SELECTION –
_ _ _ _

Whistleblowing: is it worth the risk under Australian law?

Whistleblowing is … a process whereby an organisational insider with knowledge of wrongdoing takes steps to disclose that information to a party capable of intervention … For private organisations too, encouraging internal whistleblowing can be a useful risk management strategy by providing early warning of difficult to detect misconduct, such as corporate crime or fraud. It can thus enhance the transparency, integrity and resilience of global markets as well as government.


  • The Treasury Laws Amendment (Enhancing Whistleblower Protections) Bill 2017 provides only limited protection of disclosures to third parties.
  • ‘No confidence in an iniquity’ means both criminal and civil wrongs cannot be subject of a duty of confidentiality.
  • Contracts that seek to restrain disclosure of illegality even to third parties will be unenforceable.

(Parker, Le Mire and Mackay, ‘Lawyers, Confidentiality and Whistleblowing: Lessons from the McCabe Tobacco Litigation’, (2016) 40(3) Melbourne University Law Review 10-12)

_ _ _ _

STORED RECORDS –

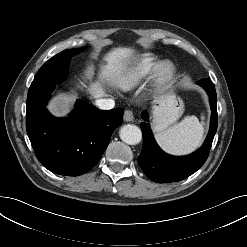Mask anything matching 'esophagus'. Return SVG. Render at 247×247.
Listing matches in <instances>:
<instances>
[{"label":"esophagus","mask_w":247,"mask_h":247,"mask_svg":"<svg viewBox=\"0 0 247 247\" xmlns=\"http://www.w3.org/2000/svg\"><path fill=\"white\" fill-rule=\"evenodd\" d=\"M134 119L133 112L131 110H126L124 113V121L131 122Z\"/></svg>","instance_id":"obj_1"}]
</instances>
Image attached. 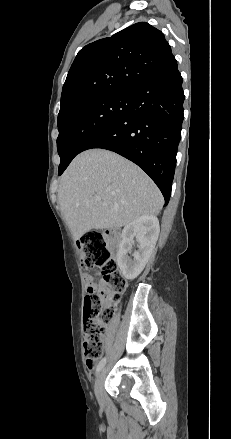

_ _ _ _

Please continue the piece on whistleblowing under Australian law with the next few paragraphs, starting after its final line.

The Commonwealth Parliament has evidently determined that whistleblowers do indeed need additional protection and has published an exposure draft of legislation designed to enhance protections for whistleblowers. The Treasury Laws Amendment (Whistleblowers) Bill 2017, when enacted, will broaden protection for whistleblowers who lodge complaints about specified ‘Eligible Disclosures’ with Australian Securities and Investment Commission (‘ASIC’), Australian Prudential Regulatory Authority (‘APRA’), the Australian Federal Police (‘AFP’) and internally. ‘Eligible Disclosures’ will relate to the Corporations Act (2001) and cognate legislation and ‘improper affairs or circumstances’. In a significant broadening of the protection, disclosure of offences against any Commonwealth Act punishable by more than one year’s imprisonment will be eligible.

The principal limitation of the protection offered by the proposed Bill is that disclosure to third parties is only protected in limited circumstances and then only to parliamentarians and journalists.

The problem

As the above quote from an article on the McCabe Tobacco litigation suggests, for a disclosure to be meaningful it has to be to a ‘party capable of intervention’.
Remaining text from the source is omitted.